Когда вышел, — мать ко мне:

— «Да кто он такой?»

— «Писатель Сологуб!»

— «Он вылитый Владимир Иванович Танеев! Та же манера держаться».

Открыла глаза мне: Владимир Иваныч Танеев, которому я посвятил очерк в книге «На рубеже», себя повторял в Сологубе: манерою стеснять и томить, проповедуя мир и свободу; войдет, бывало, и точно вынет дыханье; не глядя, все высмотрит, все увидит; и, как Сологуб, прочитает нотацию всем; а все, что ни скажет, — свое, с виду очень простое, по сути — мудреное и непонятное; и так же тих, тая омут; но в облике старого самодура «барина» — что-то от Грозного; а Федор Кузьмич видом — «Каракалла какая-то!».

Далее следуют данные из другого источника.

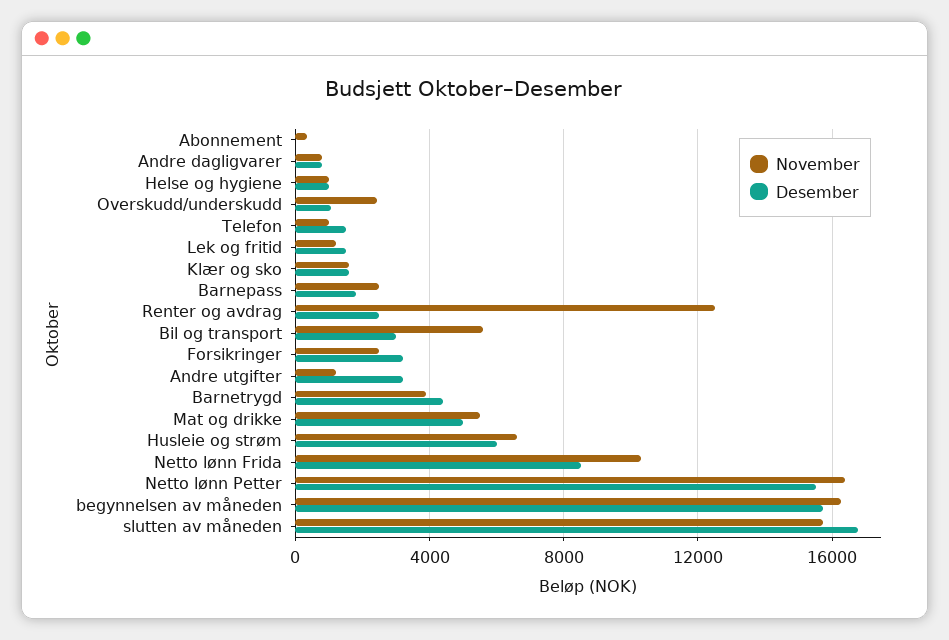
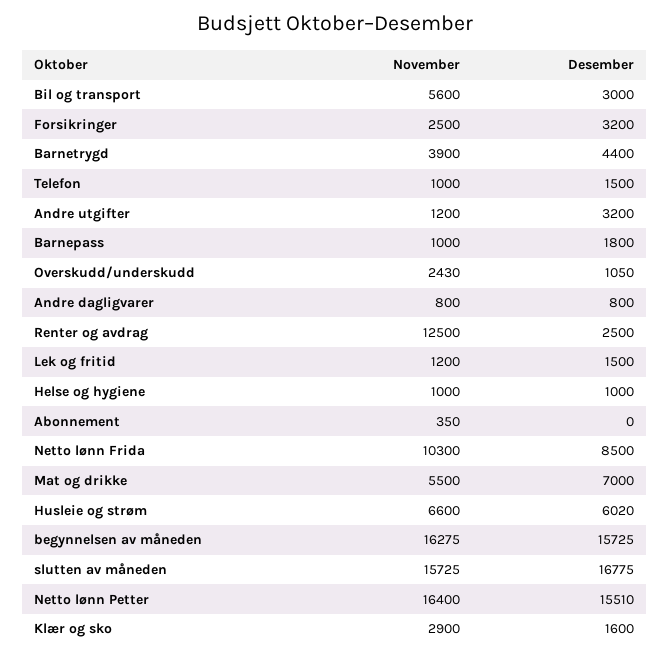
  {
    "November": {
      "Abonnement": 350,
      "Andre dagligvarer": 800,
      "Helse og hygiene": 1000,
      "Overskudd/underskudd": 2430,
      "Telefon": 1000,
      "Lek og fritid": 1200,
-     "Klær og sko": 1500,
+     "Klær og sko": 2900,
-     "Barnepass": 2500,
+     "Barnepass": 1000,
      "Renter og avdrag": 12500,
      "Bil og transport": 5600,
      "Forsikringer": 2500,
      "Andre utgifter": 1200,
      "Barnetrygd": 3900,
      "Mat og drikke": 5500,
      "Husleie og strøm": 6600,
      "Netto lønn Frida": 10300,
      "Netto lønn Petter": 16400,
      "begynnelsen av måneden": 16275,
      "slutten av måneden": 15725
    },
    "Desember": {
      "Abonnement": 0,
      "Andre dagligvarer": 800,
      "Helse og hygiene": 1000,
      "Overskudd/underskudd": 1050,
      "Telefon": 1500,
      "Lek og fritid": 1500,
      "Klær og sko": 1600,
      "Barnepass": 1800,
      "Renter og avdrag": 2500,
      "Bil og transport": 3000,
      "Forsikringer": 3200,
      "Andre utgifter": 3200,
      "Barnetrygd": 4400,
-     "Mat og drikke": 5000,
+     "Mat og drikke": 7000,
      "Husleie og strøm": 6020,
      "Netto lønn Frida": 8500,
      "Netto lønn Petter": 15510,
      "begynnelsen av måneden": 15725,
      "slutten av måneden": 16775
    }
  }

В Сологубе меня поражала маститая монументальность; в словесности его поражали сухость и лапидарность, отделявшие его от других модернистов; Танеев ходил среди ему современных Джаншиевых так точно, как Сологуб среди нас; Джаншиевы, Боборыкины, Гольцевы чтили Танеева, но разводили руками; и посмеивались: «Владимир Иваныч — чудак». Символисты, к которым Сологуб сам причислил себя, относились с почтением к более их зрелому и казавшемуся старцем писателю; но покашивались на него с опаскою: «Поди-ка к Федору Кузьмичу: влетит от него!»